▶ **Petunjuk Tugas**
Dalam tulisan tentang Gedung Nasional Toboali di bawah, ada kalimat berbahasa Belanda "Zij waren gewapend met hoog opgeheven puntige stokken, speren en dreigende karabijnen of zwaaiden met flikkerende hakmessen en dolken." Terjemahkan kalimat itu ke dalam bahasa Indonesia.

GEDUNG NASIONAL TOBOALI (Bagian Dua)

Akhmad Elvian-dok-

Dato’Akhmad Elvian, DPMP

Sejarawan dan Budayawan Bangka Belitung

Penerima Anugerah Kebudayaan Indonesia

 

Harian Strijdend Nederland edisi 27Juli 1946 menulis dengan judul “Wij namen Toboali” (artinya Kami Merebut Toboali): “Wij zullen onze entree in de stad niet licht vergeten, het was een schouwspel dat ons deed denken aan een opstand der hoorigen en lijfeigenen uit den rumoerigen tijd der Middeleeuwen. Met volle snelheid kwamen onze wagens binnenstuiven, gespannen wachtten wij, de wapens gereed tot vuren, op de dingen die komen zouden. En daar had je het! Uit huizen en hutten, uit hoeken en gaten kwamen plotseling kerels en vrouwen de straat op stormen. Zij waren gewapend met hoog opgeheven puntige stokken, speren en dreigende karabijnen of zwaaiden met flikkerende hakmessen en dolken. Op dit tumult remden onze chauffeurs snel af, wij waanden ons verzeild geraakt te midden van een extremistische bende en doken als de bliksem van de wagens. Maar spoedig bleek dat de brullende en als razenden te keer gaande menigte langszij ons niet vijandig gezind was en dat 't gejoel en het zwaaien met de opgeheven moordtuigen slechts enthousiaste verwelkoming beteekende. Het was de ondergrondsche beweging der Chineezen van Toboali, die wij voor ons hadden”.

▶ **Cuplikan Baris**
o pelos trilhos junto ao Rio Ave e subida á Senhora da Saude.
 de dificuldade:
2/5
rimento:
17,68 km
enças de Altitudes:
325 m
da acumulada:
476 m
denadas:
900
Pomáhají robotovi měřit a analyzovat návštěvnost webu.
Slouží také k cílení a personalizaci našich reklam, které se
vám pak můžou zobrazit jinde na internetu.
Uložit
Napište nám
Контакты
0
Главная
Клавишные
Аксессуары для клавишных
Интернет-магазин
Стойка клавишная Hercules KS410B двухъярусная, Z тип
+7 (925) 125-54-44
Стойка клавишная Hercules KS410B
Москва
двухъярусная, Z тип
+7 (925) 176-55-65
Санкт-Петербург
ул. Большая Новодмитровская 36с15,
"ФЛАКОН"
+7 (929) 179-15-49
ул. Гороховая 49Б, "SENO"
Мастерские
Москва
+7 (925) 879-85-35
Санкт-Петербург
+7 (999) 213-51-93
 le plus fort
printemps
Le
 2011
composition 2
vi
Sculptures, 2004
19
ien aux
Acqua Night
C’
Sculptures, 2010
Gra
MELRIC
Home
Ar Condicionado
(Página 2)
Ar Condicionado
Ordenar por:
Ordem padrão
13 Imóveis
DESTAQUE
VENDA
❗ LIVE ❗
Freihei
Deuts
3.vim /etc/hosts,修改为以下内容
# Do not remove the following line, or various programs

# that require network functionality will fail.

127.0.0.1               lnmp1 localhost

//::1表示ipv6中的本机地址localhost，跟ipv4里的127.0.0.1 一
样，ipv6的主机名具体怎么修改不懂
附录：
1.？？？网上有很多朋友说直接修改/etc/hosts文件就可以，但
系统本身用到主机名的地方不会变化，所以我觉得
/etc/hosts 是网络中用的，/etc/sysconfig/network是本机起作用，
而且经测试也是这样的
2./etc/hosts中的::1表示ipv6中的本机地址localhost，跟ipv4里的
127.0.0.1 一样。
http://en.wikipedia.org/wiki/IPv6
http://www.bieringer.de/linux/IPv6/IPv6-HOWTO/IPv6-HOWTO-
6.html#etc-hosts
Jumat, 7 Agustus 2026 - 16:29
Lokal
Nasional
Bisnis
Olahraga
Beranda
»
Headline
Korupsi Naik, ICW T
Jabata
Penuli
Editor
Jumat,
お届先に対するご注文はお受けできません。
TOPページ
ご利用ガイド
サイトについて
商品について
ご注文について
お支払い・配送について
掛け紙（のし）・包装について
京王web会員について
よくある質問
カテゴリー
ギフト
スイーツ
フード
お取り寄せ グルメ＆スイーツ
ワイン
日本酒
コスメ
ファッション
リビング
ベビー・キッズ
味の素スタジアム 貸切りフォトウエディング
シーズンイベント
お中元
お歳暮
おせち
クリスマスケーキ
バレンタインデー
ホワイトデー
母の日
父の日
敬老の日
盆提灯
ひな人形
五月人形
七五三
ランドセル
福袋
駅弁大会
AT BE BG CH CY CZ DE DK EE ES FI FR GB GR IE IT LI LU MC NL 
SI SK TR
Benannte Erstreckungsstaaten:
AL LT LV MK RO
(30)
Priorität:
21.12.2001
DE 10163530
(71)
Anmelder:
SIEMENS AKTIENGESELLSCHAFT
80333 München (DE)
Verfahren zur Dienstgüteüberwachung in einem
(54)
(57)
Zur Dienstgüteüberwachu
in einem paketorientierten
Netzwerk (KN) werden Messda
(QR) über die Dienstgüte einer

▶ **Jawaban Tugas**
Mereka bersenjatakan tongkat runcing yang diangkat tinggi-tinggi, tombak, dan karabin yang mengancam, atau mengayun-ayunkan golok dan belati yang berkilauan.